Bowie wanted to produce the record but he kept delaying work because he had too many of his own projects going on at the time. By the time he pushed our recording dates for the third time, I had run out of patience and thought we were missing our point of entry. Just like how a space capsule has to enter back into the atmosphere at a certain point or it misses it forever. The Talking Heads had just put out their album 77 in December of 1977 and that was followed by the B-52s and I said “This is bullshit.” We communicated to David that we were going to have to go with someone else and he said he’d send Brian Eno to check us out and that we should talk with him. So that’s what happened. We hung out with Eno in New York and he said, “Let’s go do it.”
The idea of being a geek in the late ’70s carried a stigma, but Devo wore it as a badge of honor. Today you have guys like Steve Jobs and Neil DeGrasse Tyson that are considered heroes and roll models. Do you think the geeks won?
I do and I don’t. In a limited way, what won was a chance for people who valued information and innovation over power and mean spiritedness to win. If your ideas are good enough, you can win and I like to think that we paved the way for that. For the main part of society, we’re back to people not being interested in originality. Look at the music, look at the films. Everything is a franchise; everything is a reboot or a sequel.
You’ve worked in music and directed commercials and now you have a new venture with your own vineyard called 50 by 50.
It’s been a lifelong love and I’ve never had the opportunity. Then some people came forward with some money. If you’re a public figure, all too often you can make a celebrity project out of it. You can go up to Napa and find somebody to bottle a wine you have nothing to do with and just put your name on it.
Like KISS wine?
Yeah, this is the opposite of that.
Do you have any bottle suggestions for the discerning Village Voice reader?
I can tell you with the new climate that we live in, rose is hitting the spot right now. Of course there’s nothing better than a rose from Provence like Whispering Angel or Domain Ott. If you’re a person that has the tastes of a younger more aggressive macho guy that wants big, fruity, deep, hit you in the face red wine, as much as I love California wine, I’d have to advise a good French Bordeaux but a third or fourth growth unless you have deep pockets.
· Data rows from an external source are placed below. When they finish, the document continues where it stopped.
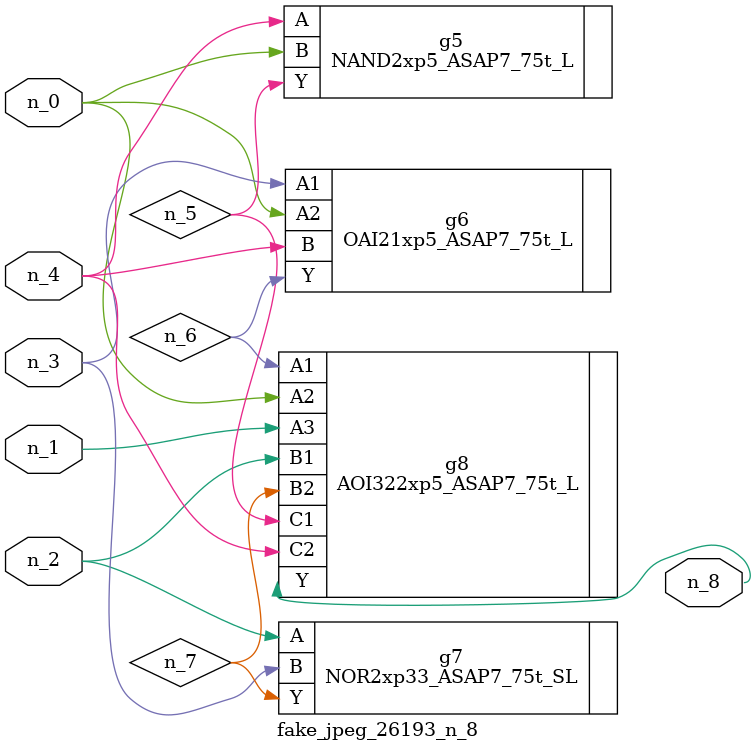
<source format=v>
module fake_jpeg_26193_n_8 (n_3, n_2, n_1, n_0, n_4, n_8);

input n_3;
input n_2;
input n_1;
input n_0;
input n_4;

output n_8;

wire n_6;
wire n_5;
wire n_7;

NAND2xp5_ASAP7_75t_L g5 ( 
.A(n_4),
.B(n_0),
.Y(n_5)
);

OAI21xp5_ASAP7_75t_L g6 ( 
.A1(n_3),
.A2(n_0),
.B(n_4),
.Y(n_6)
);

NOR2xp33_ASAP7_75t_SL g7 ( 
.A(n_2),
.B(n_3),
.Y(n_7)
);

AOI322xp5_ASAP7_75t_L g8 ( 
.A1(n_6),
.A2(n_0),
.A3(n_1),
.B1(n_2),
.B2(n_7),
.C1(n_5),
.C2(n_4),
.Y(n_8)
);


endmodule
</source>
What do you think the future looks like for Devo?
That’s a good question since we’ve always been about the future. We don’t know. That’s why we’re doing this tour the way we’re doing it as just the four of us because we can’t deal with that right now. This tour is a healing process for the band and it’s going to be pretty cathartic and unhinged. They’ll never see something like this from Devo again.